Dr. David J. Miller's research work is centered on these unsupervised and supervised machine learning problems, addressing fundamental problems such as how to accurately estimate the number of clusters and the cluster-specific features in very high-dimensional domains, how to train supervised classifiers when labeled examples are scarce (semisupervised learning), how to achieve reliable aggregate decisionmaking from unreliable as well as possibly malicious individual voters/``experts'', and how to discover the presence of latent, unknown classes in observed data sets. His work addresses applications to text document modeling, medical image processing (brain and knee), bioinformatics (identifying gene-environment interactions that confer either increased risk of or protection against disease), computer network intrusion detection, crowdsourcing, and anomaly detection in general. Dr. Miller's research work has been funded by NSF, NIH, AFRL, ONR, and NASA, with current funding from NSF and AFRL.
Related publications include:
Y. Aksu, D. J. Miller, G. Kesidis, D. Bigler, Q. Yang, ``An MRI-derived definition of MCI-to-AD conversion for long-term, automatic prognosis of MCI patients'', PLoS One, 2011.

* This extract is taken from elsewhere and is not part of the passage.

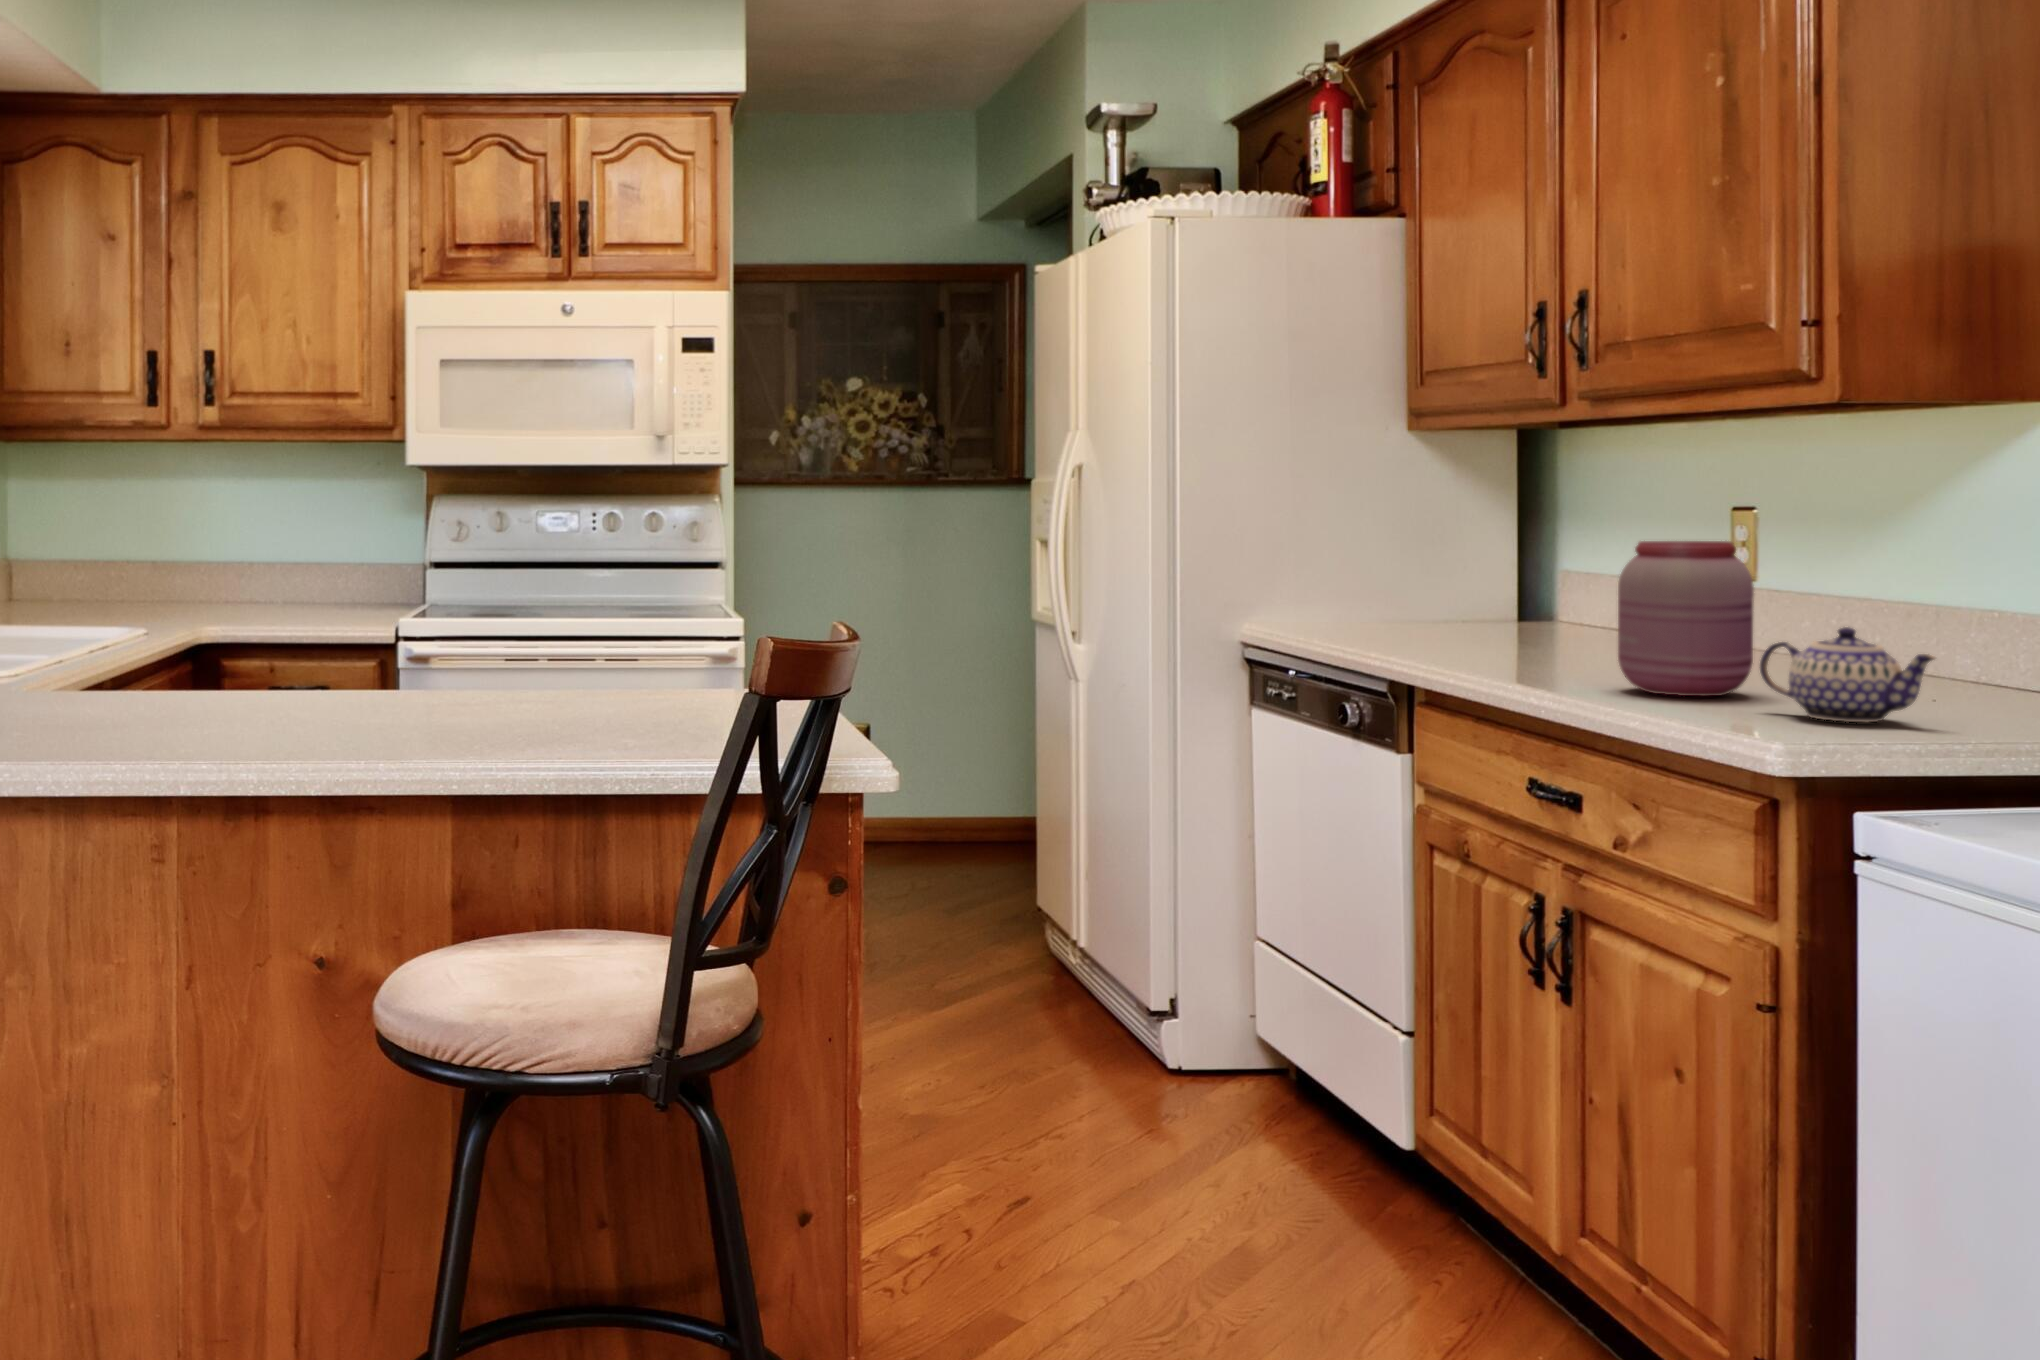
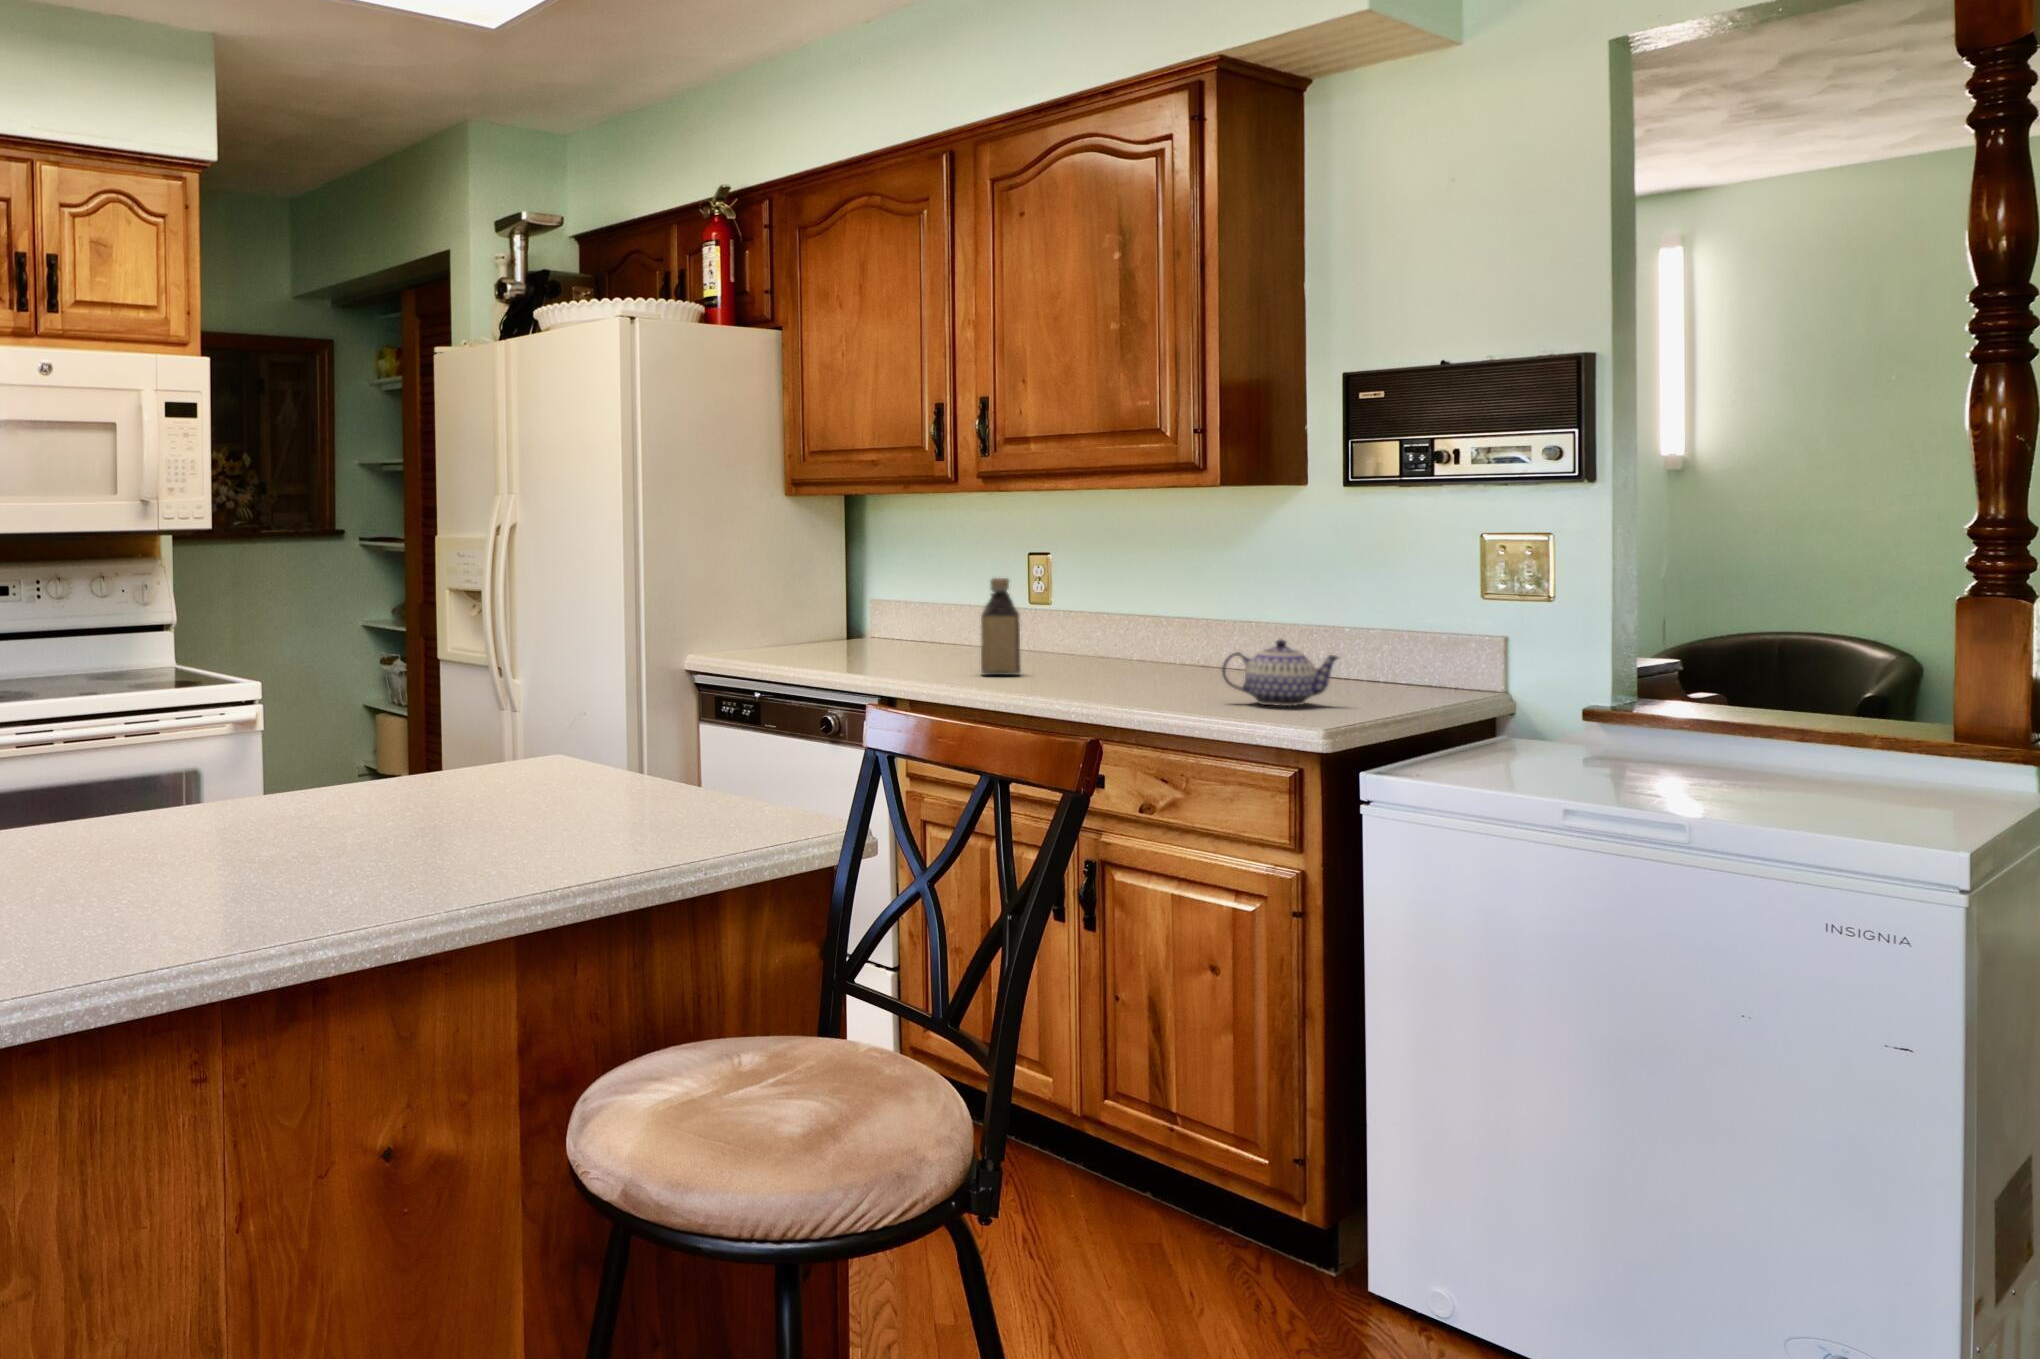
bottle: none [1545,532,1607,662] -> present [981,578,1021,675]
jar: present [1618,541,1754,696] -> none [1096,582,1186,696]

D.J. Miller et al., ``An algorithm for learning maximum entropy probability models of disease risk that efficiently searches and sparingly encodes multilocus genomic interactions'', Bioinformatics, 2009.
M.W. Graham and D.J. Miller, ``Unsupervised learning of parsimonious mixtures on large spaces with integrated feature and component selection'', IEEE Trans. on Signal Processing, 2006.
D.J. Miller and J. Browning, ``A mixture model and EM-based algorithm for class discovery, robust classification, and outlier rejection in mixed labeled/unlabeled data sets'', IEEE Trans. on Pattern Analysis and Machine Intelligence, Nov. 2003, pp. 1468-1483.